[Source records]

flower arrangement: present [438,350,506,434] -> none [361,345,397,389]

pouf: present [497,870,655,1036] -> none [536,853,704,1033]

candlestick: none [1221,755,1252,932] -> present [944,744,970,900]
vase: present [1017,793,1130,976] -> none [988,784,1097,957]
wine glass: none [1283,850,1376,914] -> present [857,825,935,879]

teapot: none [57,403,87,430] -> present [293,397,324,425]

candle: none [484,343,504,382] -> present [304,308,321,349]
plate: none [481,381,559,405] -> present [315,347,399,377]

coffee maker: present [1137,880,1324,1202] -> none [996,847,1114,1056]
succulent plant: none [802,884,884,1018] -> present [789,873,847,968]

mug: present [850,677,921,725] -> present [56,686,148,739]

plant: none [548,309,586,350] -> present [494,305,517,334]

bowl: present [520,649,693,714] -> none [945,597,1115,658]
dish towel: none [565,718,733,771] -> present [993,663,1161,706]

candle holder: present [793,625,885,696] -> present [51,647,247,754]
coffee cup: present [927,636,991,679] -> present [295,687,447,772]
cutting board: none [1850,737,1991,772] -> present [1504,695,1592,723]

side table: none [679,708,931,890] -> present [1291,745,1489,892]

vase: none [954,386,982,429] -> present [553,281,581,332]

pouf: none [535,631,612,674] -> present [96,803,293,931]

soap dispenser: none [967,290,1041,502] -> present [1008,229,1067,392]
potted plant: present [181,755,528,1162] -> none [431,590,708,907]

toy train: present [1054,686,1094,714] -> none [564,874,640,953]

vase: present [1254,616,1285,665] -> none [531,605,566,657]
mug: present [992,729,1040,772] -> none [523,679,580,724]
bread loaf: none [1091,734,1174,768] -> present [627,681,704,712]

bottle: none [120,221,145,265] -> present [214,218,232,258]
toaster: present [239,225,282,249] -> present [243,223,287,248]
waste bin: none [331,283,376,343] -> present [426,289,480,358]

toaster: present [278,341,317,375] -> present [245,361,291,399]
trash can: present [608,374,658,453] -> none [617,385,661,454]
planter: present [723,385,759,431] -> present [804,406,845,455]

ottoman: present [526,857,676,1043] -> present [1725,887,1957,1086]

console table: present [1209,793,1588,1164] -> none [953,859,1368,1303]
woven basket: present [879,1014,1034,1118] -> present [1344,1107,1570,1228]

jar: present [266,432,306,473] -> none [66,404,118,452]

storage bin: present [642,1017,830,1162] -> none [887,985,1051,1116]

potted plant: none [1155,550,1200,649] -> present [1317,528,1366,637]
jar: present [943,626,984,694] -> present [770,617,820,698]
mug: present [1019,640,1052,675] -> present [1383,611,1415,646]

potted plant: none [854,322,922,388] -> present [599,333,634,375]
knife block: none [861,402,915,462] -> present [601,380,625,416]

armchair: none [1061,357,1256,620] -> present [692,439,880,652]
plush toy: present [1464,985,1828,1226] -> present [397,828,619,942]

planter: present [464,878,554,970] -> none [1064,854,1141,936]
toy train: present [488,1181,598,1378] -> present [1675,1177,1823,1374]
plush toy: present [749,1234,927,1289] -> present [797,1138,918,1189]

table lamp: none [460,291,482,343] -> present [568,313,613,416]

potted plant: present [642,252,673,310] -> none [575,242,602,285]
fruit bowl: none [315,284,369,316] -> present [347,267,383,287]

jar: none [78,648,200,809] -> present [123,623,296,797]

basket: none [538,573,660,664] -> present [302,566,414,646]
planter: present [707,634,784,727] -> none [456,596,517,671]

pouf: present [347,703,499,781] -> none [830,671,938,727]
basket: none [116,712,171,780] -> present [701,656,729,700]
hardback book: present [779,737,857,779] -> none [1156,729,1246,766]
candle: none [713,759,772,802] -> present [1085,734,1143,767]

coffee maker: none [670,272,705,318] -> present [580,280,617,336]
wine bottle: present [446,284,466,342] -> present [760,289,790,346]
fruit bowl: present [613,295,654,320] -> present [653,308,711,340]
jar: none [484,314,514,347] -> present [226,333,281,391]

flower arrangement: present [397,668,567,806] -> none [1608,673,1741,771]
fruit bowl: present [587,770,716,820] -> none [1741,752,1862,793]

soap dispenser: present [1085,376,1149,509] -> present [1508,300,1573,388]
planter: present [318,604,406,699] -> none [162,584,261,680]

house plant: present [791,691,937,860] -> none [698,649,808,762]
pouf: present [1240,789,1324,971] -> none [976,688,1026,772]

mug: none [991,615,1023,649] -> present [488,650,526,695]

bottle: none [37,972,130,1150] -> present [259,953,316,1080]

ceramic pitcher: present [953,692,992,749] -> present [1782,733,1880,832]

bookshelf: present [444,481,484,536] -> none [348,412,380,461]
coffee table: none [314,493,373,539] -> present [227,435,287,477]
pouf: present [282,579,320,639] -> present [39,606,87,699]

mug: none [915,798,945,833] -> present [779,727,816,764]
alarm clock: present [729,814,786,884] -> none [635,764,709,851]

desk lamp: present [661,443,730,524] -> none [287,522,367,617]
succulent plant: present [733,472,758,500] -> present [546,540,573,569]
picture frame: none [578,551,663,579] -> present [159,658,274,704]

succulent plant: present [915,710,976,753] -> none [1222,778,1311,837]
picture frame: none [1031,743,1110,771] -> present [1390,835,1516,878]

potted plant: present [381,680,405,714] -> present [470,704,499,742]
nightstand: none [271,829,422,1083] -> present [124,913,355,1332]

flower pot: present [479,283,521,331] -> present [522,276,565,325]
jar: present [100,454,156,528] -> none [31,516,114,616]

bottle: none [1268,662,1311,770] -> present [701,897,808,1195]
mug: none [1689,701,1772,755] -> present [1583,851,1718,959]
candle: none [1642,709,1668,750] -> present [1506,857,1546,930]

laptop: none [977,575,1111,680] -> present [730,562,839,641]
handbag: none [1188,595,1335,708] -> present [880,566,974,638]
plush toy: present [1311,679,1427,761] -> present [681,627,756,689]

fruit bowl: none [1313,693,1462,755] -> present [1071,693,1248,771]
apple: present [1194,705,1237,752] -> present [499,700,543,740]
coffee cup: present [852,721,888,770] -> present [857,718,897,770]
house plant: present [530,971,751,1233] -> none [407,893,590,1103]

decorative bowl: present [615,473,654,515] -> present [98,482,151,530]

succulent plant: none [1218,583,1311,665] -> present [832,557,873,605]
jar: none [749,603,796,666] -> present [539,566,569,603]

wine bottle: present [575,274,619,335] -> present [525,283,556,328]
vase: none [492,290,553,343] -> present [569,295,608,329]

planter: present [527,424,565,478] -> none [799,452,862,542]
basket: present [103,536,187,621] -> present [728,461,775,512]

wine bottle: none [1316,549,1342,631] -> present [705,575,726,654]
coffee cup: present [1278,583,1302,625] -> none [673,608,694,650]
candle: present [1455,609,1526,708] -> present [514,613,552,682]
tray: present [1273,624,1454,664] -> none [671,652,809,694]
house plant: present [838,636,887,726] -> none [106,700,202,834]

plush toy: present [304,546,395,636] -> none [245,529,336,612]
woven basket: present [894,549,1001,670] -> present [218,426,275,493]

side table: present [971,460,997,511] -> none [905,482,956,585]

**Prompt:**
Each line of the records with the word "maker" in it is to be copied.

**Output below:**
coffee maker: present [1137,880,1324,1202] -> none [996,847,1114,1056]
coffee maker: none [670,272,705,318] -> present [580,280,617,336]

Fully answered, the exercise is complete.